• Source data:
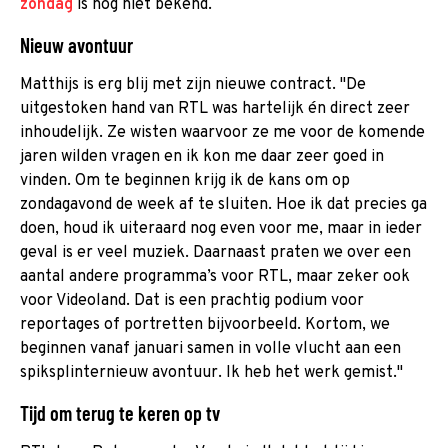
zondag
is nog niet bekend.
Nieuw avontuur
Matthijs is erg blij met zijn nieuwe contract. "De
uitgestoken hand van RTL was hartelijk én direct zeer
inhoudelijk. Ze wisten waarvoor ze me voor de komende
jaren wilden vragen en ik kon me daar zeer goed in
vinden. Om te beginnen krijg ik de kans om op
zondagavond de week af te sluiten. Hoe ik dat precies ga
doen, houd ik uiteraard nog even voor me, maar in ieder
geval is er veel muziek. Daarnaast praten we over een
aantal andere programma’s voor RTL, maar zeker ook
voor Videoland. Dat is een prachtig podium voor
reportages of portretten bijvoorbeeld. Kortom, we
beginnen vanaf januari samen in volle vlucht aan een
spiksplinternieuw avontuur. Ik heb het werk gemist."
Tijd om terug te keren op tv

• Task: Give the text of the items again with each "RTL" swapped for "NPO" and nothing else changed. Leave the pictures out.

• Exercise output:
zondag
is nog niet bekend.
Nieuw avontuur
Matthijs is erg blij met zijn nieuwe contract. "De
uitgestoken hand van NPO was hartelijk én direct zeer
inhoudelijk. Ze wisten waarvoor ze me voor de komende
jaren wilden vragen en ik kon me daar zeer goed in
vinden. Om te beginnen krijg ik de kans om op
zondagavond de week af te sluiten. Hoe ik dat precies ga
doen, houd ik uiteraard nog even voor me, maar in ieder
geval is er veel muziek. Daarnaast praten we over een
aantal andere programma’s voor NPO, maar zeker ook
voor Videoland. Dat is een prachtig podium voor
reportages of portretten bijvoorbeeld. Kortom, we
beginnen vanaf januari samen in volle vlucht aan een
spiksplinternieuw avontuur. Ik heb het werk gemist."
Tijd om terug te keren op tv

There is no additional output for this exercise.